• _Instructions to follow_
Retype every line below character for character, leaving out the pictures.

• _Dataset extract_
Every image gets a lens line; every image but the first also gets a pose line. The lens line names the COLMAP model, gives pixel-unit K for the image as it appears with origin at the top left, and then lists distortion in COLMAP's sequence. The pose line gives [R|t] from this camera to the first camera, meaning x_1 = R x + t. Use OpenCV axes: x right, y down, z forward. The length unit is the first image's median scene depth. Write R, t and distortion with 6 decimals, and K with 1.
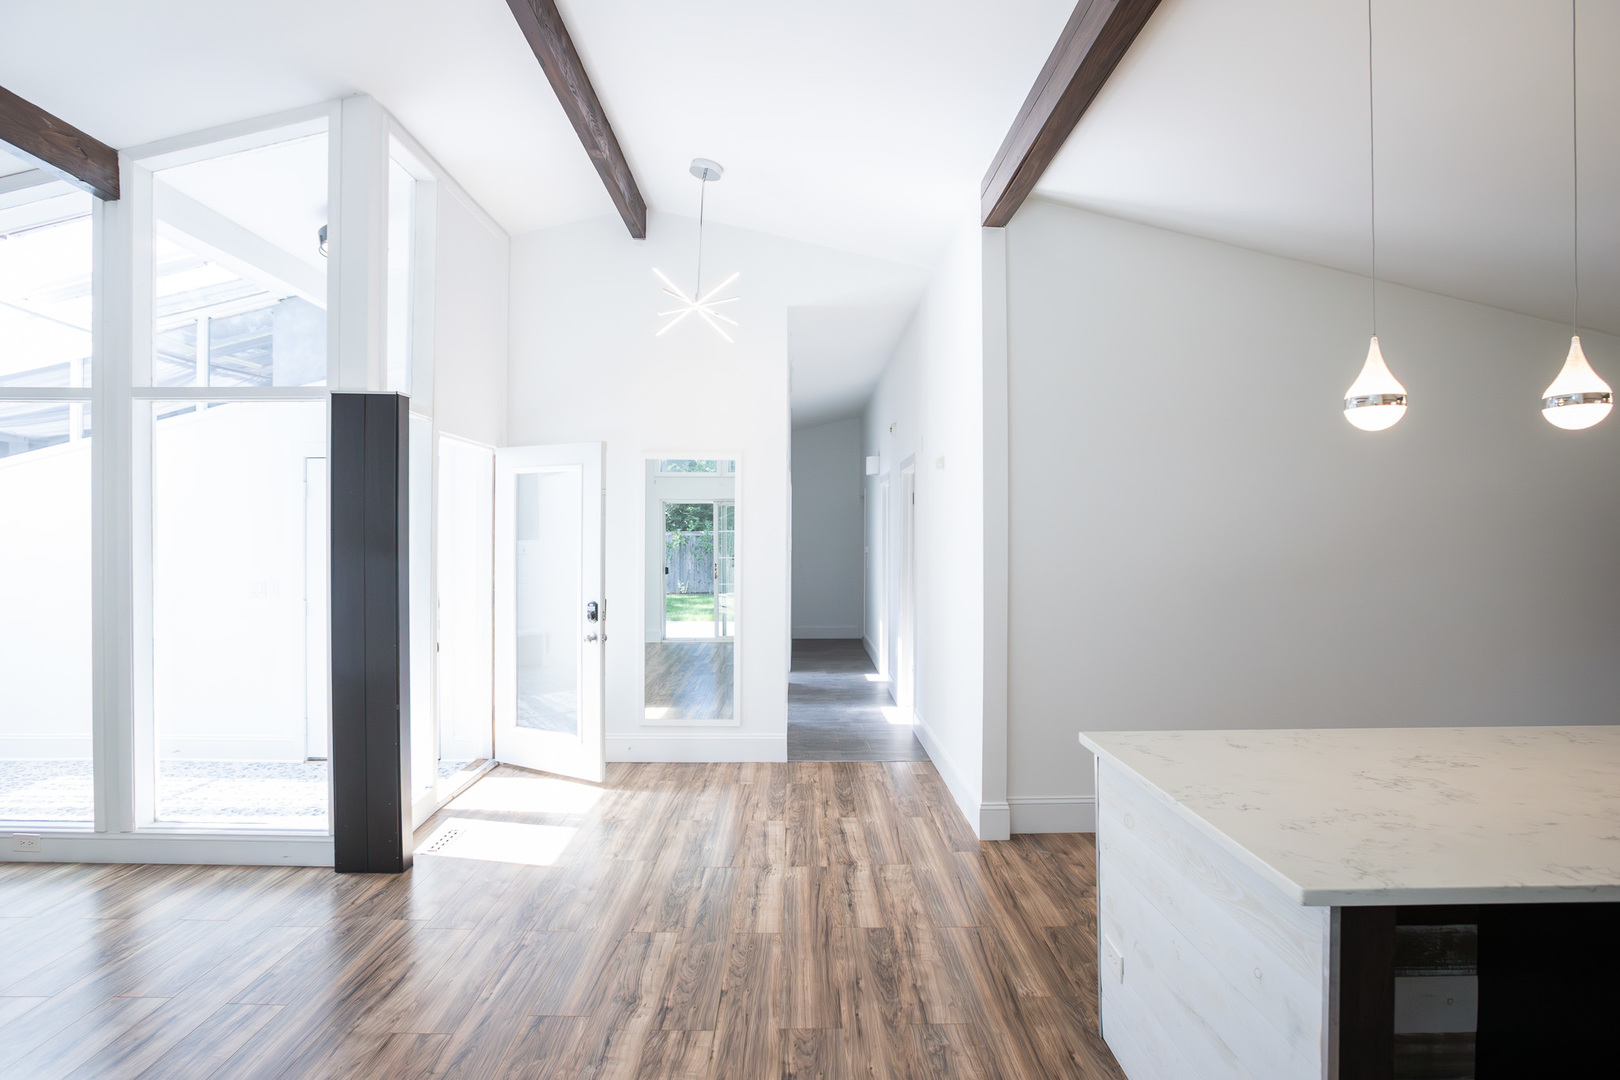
lens RADIAL K [[846.1, 0, 798.2], [0, 846.1, 541.3], [0, 0, 1]] dist [-0.066698, 0.037903]
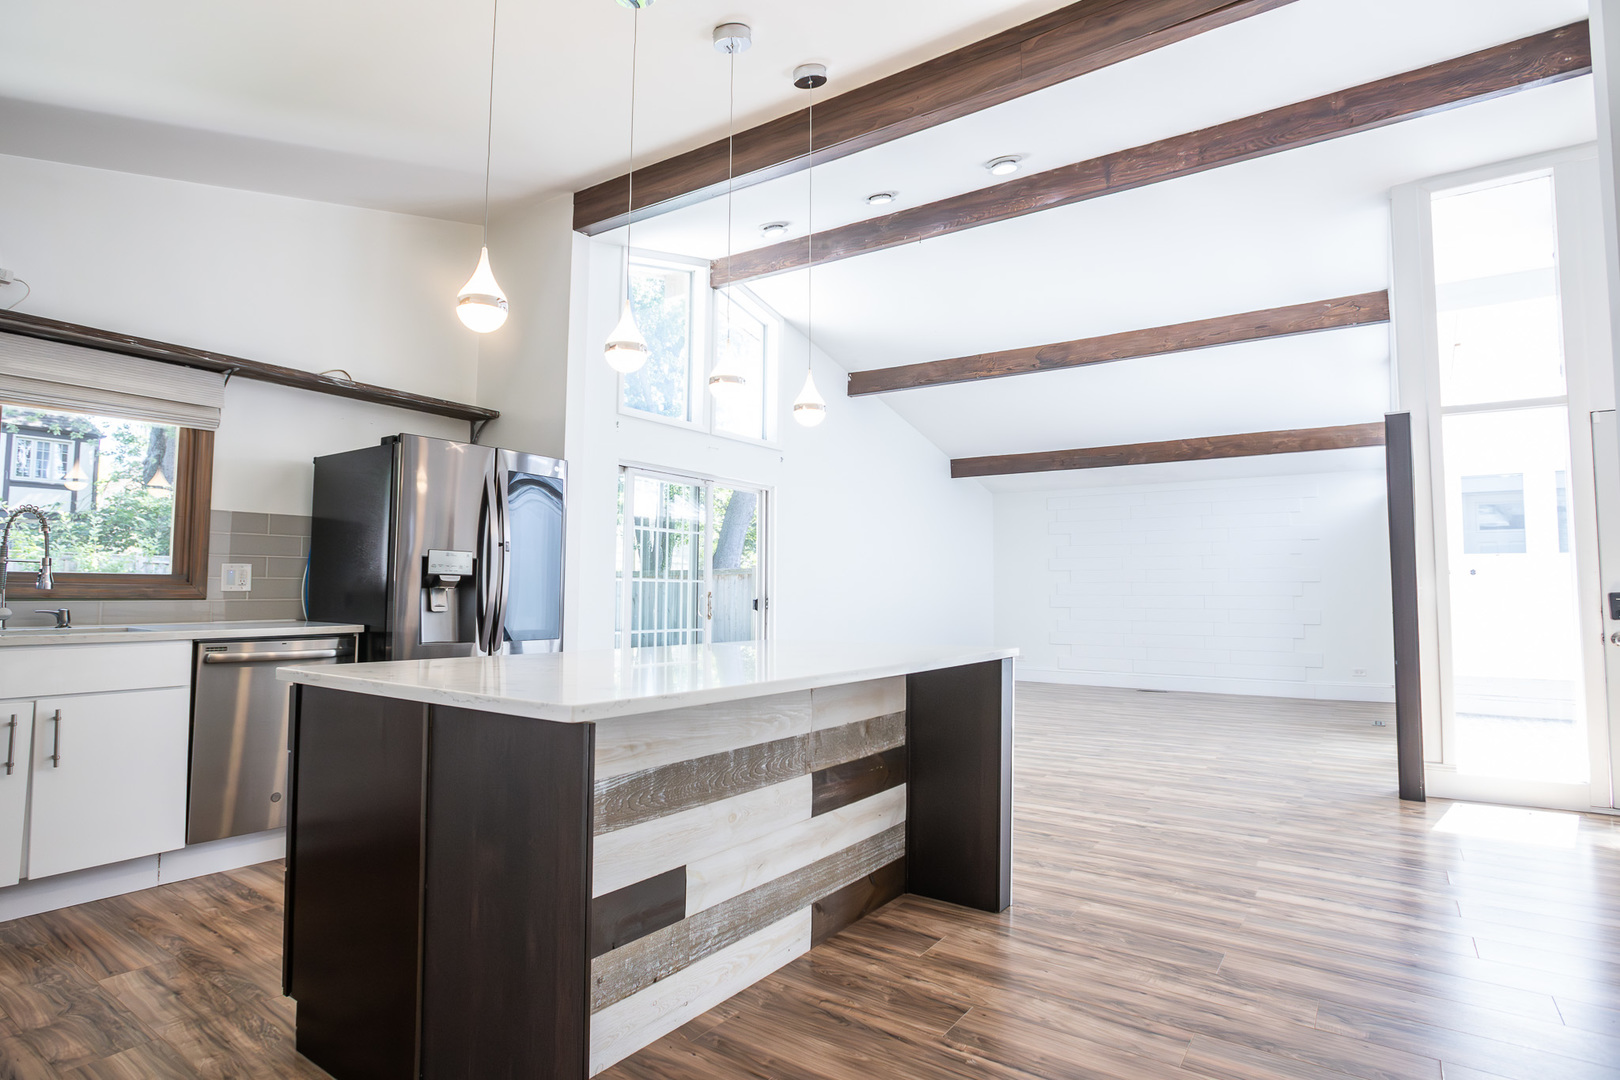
lens RADIAL K [[846.1, 0, 798.2], [0, 846.1, 541.3], [0, 0, 1]] dist [-0.066698, 0.037903]
pose [[-0.580501, -0.055761, -0.812348, 1.254131], [-0.010244, 0.998074, -0.061190, 0.121965], [0.814195, -0.027199, -0.579954, 1.181582]]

• _Response to this task_
Every image gets a lens line; every image but the first also gets a pose line. The lens line names the COLMAP model, gives pixel-unit K for the image as it appears with origin at the top left, and then lists distortion in COLMAP's sequence. The pose line gives [R|t] from this camera to the first camera, meaning x_1 = R x + t. Use OpenCV axes: x right, y down, z forward. The length unit is the first image's median scene depth. Write R, t and distortion with 6 decimals, and K with 1.
lens RADIAL K [[846.1, 0, 798.2], [0, 846.1, 541.3], [0, 0, 1]] dist [-0.066698, 0.037903]
lens RADIAL K [[846.1, 0, 798.2], [0, 846.1, 541.3], [0, 0, 1]] dist [-0.066698, 0.037903]
pose [[-0.580501, -0.055761, -0.812348, 1.254131], [-0.010244, 0.998074, -0.061190, 0.121965], [0.814195, -0.027199, -0.579954, 1.181582]]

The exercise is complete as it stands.